One of the local politicians seeking office in Albany made a comment recently that stuck with me.
She was talking about making tough decisions in the business world to survive. One of her strategies: You’ve got to plan your pain to reach your pleasure.”
Great advice, and not just in the business world. Good things can come to those who make smart decisions and are willing to endure hardship.
I recalled those comments when I got a news release this week which said Synovus Financial Corp., parent company to SB&T Bank in Albany and Americus, reported a third quarter profit of $15.7 million after numerous quarters of negative numbers.
Banking in Georgia has been particularly perilous, with the state leading the nation in the number of closed banks. Not all are suffering. Some are doing well, including some in metro Albany, but Georgia overall is doing more than its share depleting FDIC’s funds.
While not at risk of closing, Synovus had stumbled, no doubt.

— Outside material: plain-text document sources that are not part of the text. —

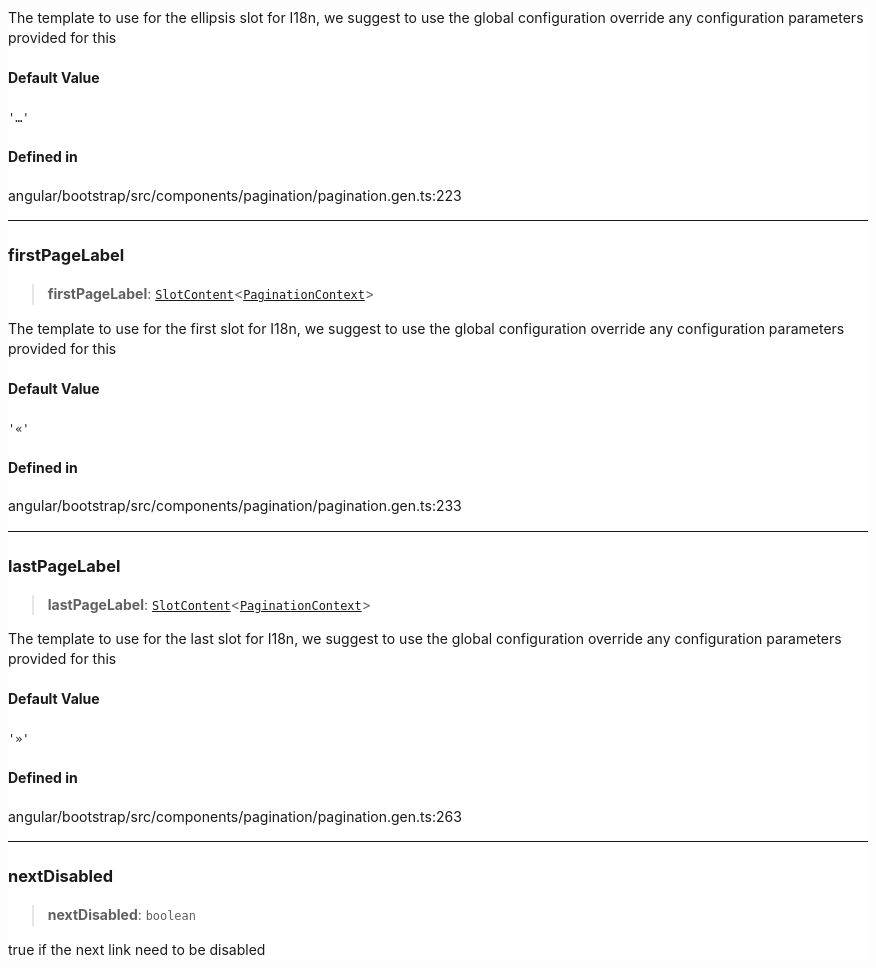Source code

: The template to use for the ellipsis slot
for I18n, we suggest to use the global configuration
override any configuration parameters provided for this

#### Default Value

`'…'`

#### Defined in

angular/bootstrap/src/components/pagination/pagination.gen.ts:223

***

### firstPageLabel

> **firstPageLabel**: [`SlotContent`](../type-aliases/SlotContent.md)\<[`PaginationContext`](../type-aliases/PaginationContext.md)\>

The template to use for the first slot
for I18n, we suggest to use the global configuration
override any configuration parameters provided for this

#### Default Value

`'«'`

#### Defined in

angular/bootstrap/src/components/pagination/pagination.gen.ts:233

***

### lastPageLabel

> **lastPageLabel**: [`SlotContent`](../type-aliases/SlotContent.md)\<[`PaginationContext`](../type-aliases/PaginationContext.md)\>

The template to use for the last slot
for I18n, we suggest to use the global configuration
override any configuration parameters provided for this

#### Default Value

`'»'`

#### Defined in

angular/bootstrap/src/components/pagination/pagination.gen.ts:263

***

### nextDisabled

> **nextDisabled**: `boolean`

true if the next link need to be disabled
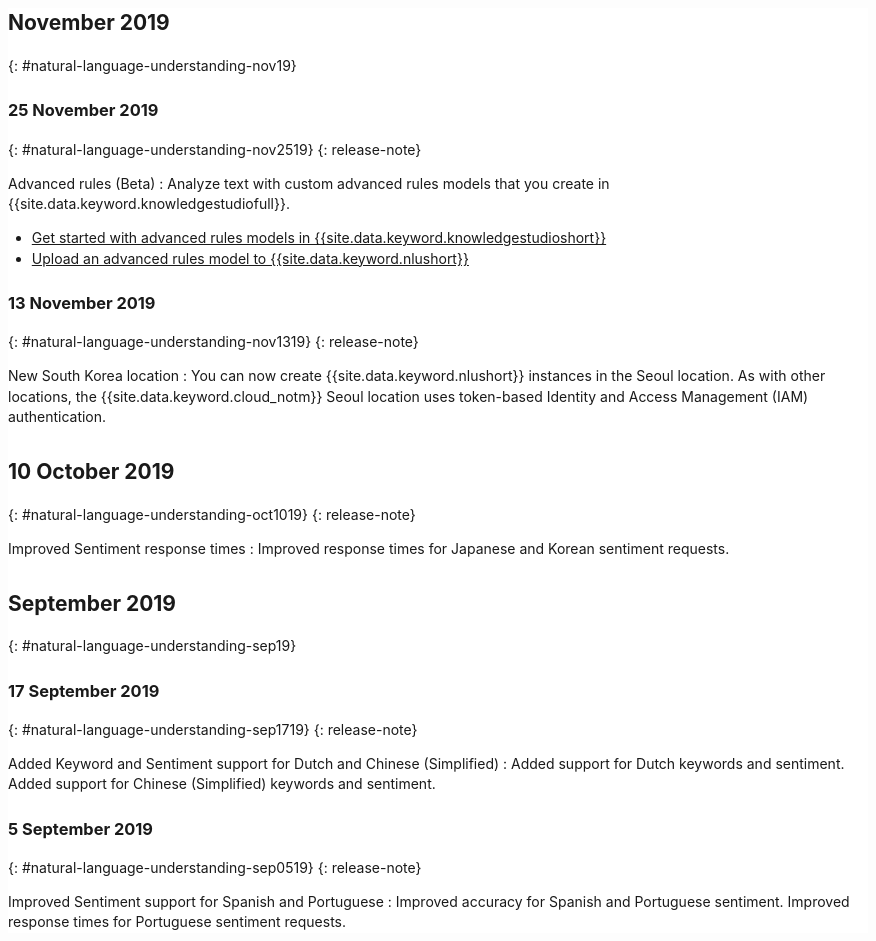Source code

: ## November 2019
{: #natural-language-understanding-nov19}

### 25 November 2019
{: #natural-language-understanding-nov2519}
{: release-note}

Advanced rules (Beta)
:   Analyze text with custom advanced rules models that you create in {{site.data.keyword.knowledgestudiofull}}.

- [Get started with advanced rules models in {{site.data.keyword.knowledgestudioshort}}](/docs/watson-knowledge-studio?topic=watson-knowledge-studio-create-advanced-rules-model)
- [Upload an advanced rules model to {{site.data.keyword.nlushort}}](https://cloud.ibm.com/docs/natural-language-understanding?topic=natural-language-understanding-customizing#advanced-rules)

### 13 November 2019
{: #natural-language-understanding-nov1319}
{: release-note}

New South Korea location
:   You can now create {{site.data.keyword.nlushort}} instances in the Seoul location. As with other locations, the {{site.data.keyword.cloud_notm}} Seoul location uses token-based Identity and Access Management (IAM) authentication.

## 10 October 2019
{: #natural-language-understanding-oct1019}
{: release-note}

Improved Sentiment response times
:   Improved response times for Japanese and Korean sentiment requests.

## September 2019
{: #natural-language-understanding-sep19}

### 17 September 2019
{: #natural-language-understanding-sep1719}
{: release-note}

Added Keyword and Sentiment support for Dutch and Chinese (Simplified)
:   Added support for Dutch keywords and sentiment. Added support for Chinese (Simplified) keywords and sentiment.

### 5 September 2019
{: #natural-language-understanding-sep0519}
{: release-note}

Improved Sentiment support for Spanish and Portuguese
:   Improved accuracy for Spanish and Portuguese sentiment. Improved response times for Portuguese sentiment requests.
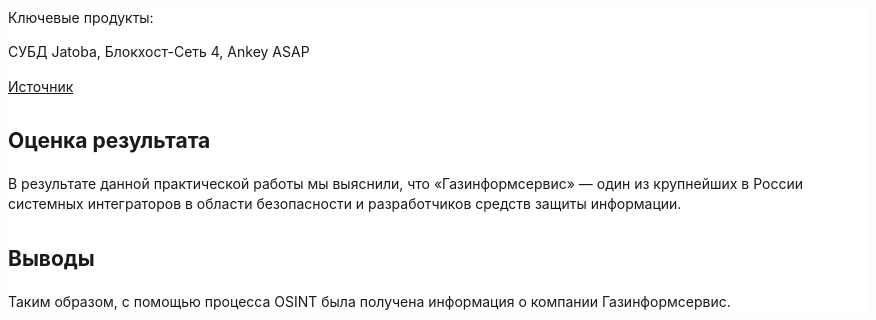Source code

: Ключевые продукты:

СУБД Jatoba, Блокхост-Сеть 4, Ankey ASAP

[Источник](https://www.gaz-is.ru/o-kompanii/otzyvy.html?start=30)

## Оценка результата

В результате данной практической работы мы выяснили, что
«Газинформсервис» — один из крупнейших в России системных интеграторов в
области безопасности и разработчиков средств защиты информации.

## Выводы

Таким образом, с помощью процесса OSINT была получена информация о
компании Газинформсервис.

It has been working to rebound from its problem real estate loans.
Synovus, like most businesses, has also gotten leaner in the past year. The staff has been cut and facilities closed. Operations have been streamlined.
“Synovus has been working hard the last couple of years to deal with this,” said Mark Lane, president and CEO of SB&T.
Lane said posting a quarterly profit is significant.
“It’s good news for us,” Lane said. “A quarterly profit was the next step in the journey. You feel better when you start to turn a profit again, but there is still plenty of work to be done.”
“The banking industry as a whole still has some recuperating to be done, but this can be the start of a trend.”
What the banking industry needs most, Lane said, is an improved economy.
“We make our money from generating loans,” he said. “That comes when businesses and consumers feel comfortable enough to make a capital investment in something.”
“There’s still some cautiousness in our community and the southeast as to where the economy will take us,” Lane said.
The rate at which the economy improves is out of his hands, but Lane says there are things good banks can do.
“My main focus is on taking care of our customers and supporting the many causes we assist,” he said. “We’re still committed to that.”
Lane says it’s not accurate to say that banks do not have money to lend. More accurately, they have money, it just might not be as easy to get these days, especially for real estate.
“Banks have money to lend, but we lend it in a more structured environment now,” he said.
“When credit was so easy to get, people were getting 100 percent financing on their homes, their rental houses. When the market turned, they had no equity when it lost value.”
Another positive is that banks, including Synovus, are not spending as much money now cleaning up bad credit.
Despite the challenges, Lane said he is pleased with the quarterly profit.
“I think it’s the sign of good things to come, where banking is fun again,” he said.